SIMON CHERRY, UC Davis
Total body PET
Simon Cherry develops novel technologies and methods for quantitative biomedical imaging. The Cherry Lab focuses on molecular imaging using positron emission tomography (PET) scanning; in particular developing faster and more sensitive detection technologies. The laboratory has developed technologies with widespread applications for improving diagnosis, stratifying patients for treatment and assessing response to that treatment. The team is currently studying pathologic processes that involve multiple organs systems or the entire body. Cherry co-leads the EXPLORER project, a collaboration with several colleagues to develop the world’s first total-body PET scanner.
VALENTINA EMILIANI, Paris
The use of wave-front shaping for neuroscience
Valentina Emiliani’s lab has pioneered the use of wave-front shaping for neuroscience.
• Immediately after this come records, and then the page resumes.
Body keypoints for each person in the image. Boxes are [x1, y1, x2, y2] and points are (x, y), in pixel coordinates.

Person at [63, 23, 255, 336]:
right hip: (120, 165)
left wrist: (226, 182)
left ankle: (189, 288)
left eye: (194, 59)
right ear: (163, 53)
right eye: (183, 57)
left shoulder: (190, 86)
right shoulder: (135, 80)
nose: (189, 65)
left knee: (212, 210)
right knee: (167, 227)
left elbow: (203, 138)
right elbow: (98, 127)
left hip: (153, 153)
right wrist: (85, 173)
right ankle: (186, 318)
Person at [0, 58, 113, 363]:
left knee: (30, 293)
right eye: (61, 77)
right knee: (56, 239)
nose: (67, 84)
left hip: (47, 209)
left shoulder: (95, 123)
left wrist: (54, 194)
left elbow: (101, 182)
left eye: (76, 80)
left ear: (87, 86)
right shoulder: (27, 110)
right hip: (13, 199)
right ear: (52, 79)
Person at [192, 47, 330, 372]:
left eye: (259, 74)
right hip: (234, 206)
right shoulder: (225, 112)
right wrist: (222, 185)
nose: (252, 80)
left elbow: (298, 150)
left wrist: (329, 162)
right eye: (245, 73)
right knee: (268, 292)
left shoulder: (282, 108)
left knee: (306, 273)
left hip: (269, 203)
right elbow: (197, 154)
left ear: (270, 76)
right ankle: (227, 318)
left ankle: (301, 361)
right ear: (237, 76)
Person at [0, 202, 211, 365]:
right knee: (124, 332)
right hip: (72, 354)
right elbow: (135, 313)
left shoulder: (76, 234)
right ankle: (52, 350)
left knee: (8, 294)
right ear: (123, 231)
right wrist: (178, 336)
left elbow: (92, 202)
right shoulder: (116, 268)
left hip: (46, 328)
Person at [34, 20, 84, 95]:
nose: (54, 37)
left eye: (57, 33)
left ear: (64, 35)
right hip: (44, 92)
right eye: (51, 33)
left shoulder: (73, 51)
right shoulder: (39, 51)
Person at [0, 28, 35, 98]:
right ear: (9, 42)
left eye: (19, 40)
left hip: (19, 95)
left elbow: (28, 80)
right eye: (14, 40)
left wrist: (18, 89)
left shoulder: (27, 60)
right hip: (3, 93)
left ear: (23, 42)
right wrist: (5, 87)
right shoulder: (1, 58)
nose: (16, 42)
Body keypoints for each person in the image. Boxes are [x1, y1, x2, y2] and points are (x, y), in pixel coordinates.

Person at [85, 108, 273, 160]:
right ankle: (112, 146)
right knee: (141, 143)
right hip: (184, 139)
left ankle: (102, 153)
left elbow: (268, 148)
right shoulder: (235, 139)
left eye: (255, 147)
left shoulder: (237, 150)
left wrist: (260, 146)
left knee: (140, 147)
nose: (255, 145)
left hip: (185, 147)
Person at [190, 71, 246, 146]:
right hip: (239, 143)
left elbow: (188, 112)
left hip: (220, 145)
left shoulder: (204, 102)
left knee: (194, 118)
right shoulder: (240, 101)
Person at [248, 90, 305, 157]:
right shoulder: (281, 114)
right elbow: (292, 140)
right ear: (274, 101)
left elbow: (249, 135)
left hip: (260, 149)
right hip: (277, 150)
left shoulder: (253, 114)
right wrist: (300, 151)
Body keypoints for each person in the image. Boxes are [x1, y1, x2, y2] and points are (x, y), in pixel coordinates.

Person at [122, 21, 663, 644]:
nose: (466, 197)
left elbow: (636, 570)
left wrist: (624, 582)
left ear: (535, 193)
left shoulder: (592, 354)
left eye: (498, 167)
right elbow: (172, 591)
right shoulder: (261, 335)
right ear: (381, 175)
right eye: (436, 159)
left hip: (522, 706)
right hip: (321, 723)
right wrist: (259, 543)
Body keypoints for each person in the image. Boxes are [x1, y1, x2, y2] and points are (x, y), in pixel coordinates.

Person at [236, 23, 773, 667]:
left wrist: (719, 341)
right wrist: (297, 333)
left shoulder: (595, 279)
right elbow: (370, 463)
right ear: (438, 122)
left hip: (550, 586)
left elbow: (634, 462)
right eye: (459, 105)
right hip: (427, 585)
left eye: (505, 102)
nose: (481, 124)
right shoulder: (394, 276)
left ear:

In particular, they demonstrated a number of new techniques for 3D optogenetics neural control, techniques based on computer generated holography, generalized phase contrast and temporal focusing. Most of these systems are currently the only existing worldwide. With these approaches, this lab first demonstrated simultaneous 2P optogenetics stimulation of multiple cell, all optical neuronal control at cellular resolution in freely moving mice, and 3D neuronal circuits manipulation with sub-millisecond temporal precision and single cell resolution. These approaches are currently used in a series of collaborative projects, including the analysis of Zebrafish swim circuit, the investigation of short term memory, the study of calcium dynamics in respiratory-related neurons, the investigation of the pathophysiology of the visual system, the investigation of retinal circuits and the optical detection of neuronal membrane voltage.mmunology.
AXEL MONTAGNE, Edinburgh
Evidence for neuromorphological coupling in rapid-onset ultrafast diffusion MRI signals
Axel Montagne’s career has been focusing on how cerebrovascular dysfunctions contribute to neurodegeneration and dementia in both animal models and humans. He combines molecular approaches with rodent non-invasive imaging, particularly MRI, PET and two-photon microscopy, to study the causes and effects of blood-brain barrier (BBB) dysfunction. His group aims to understand how, when, and where endothelial cells and pericytes lining the blood-brain barrier become dysfunctional in the early stages of age-related cognitive decline using cutting-edge brain imaging technology. The ultimate goal is to develop precise treatments targeting brain vasculature to protect brain functions.